====== INPUT ======
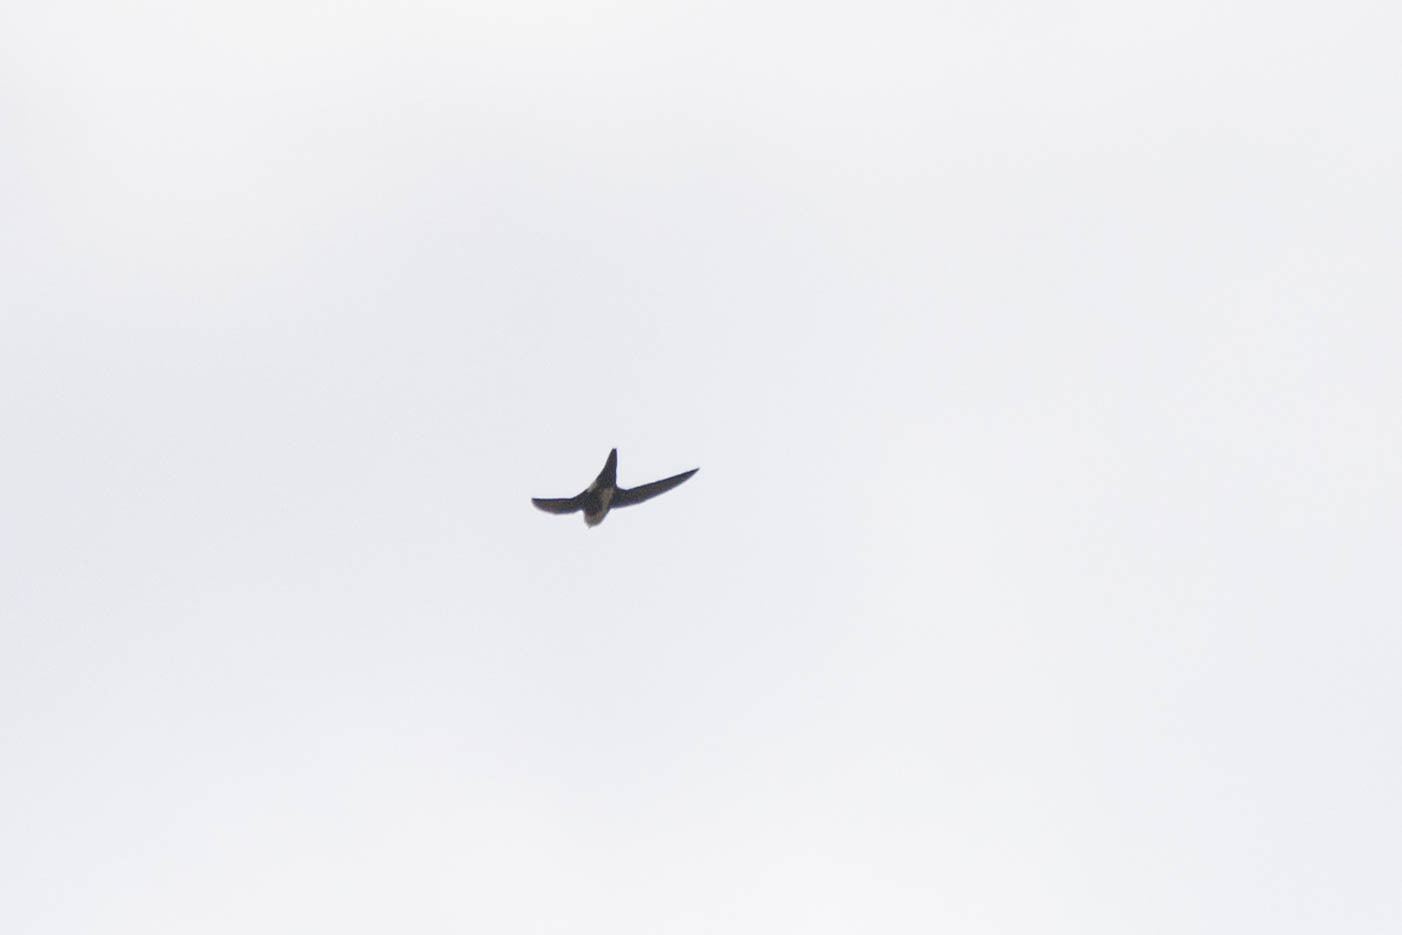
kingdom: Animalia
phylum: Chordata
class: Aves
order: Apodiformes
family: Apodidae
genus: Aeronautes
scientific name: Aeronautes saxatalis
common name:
======
### DESCRIPTION OF THE TASK
Write these lines out again, swapping "common name" for "vernacular name" and keeping everything else as it is. Leave the pictures out.

### ANSWER BELOW
kingdom: Animalia
phylum: Chordata
class: Aves
order: Apodiformes
family: Apodidae
genus: Aeronautes
scientific name: Aeronautes saxatalis
vernacular name:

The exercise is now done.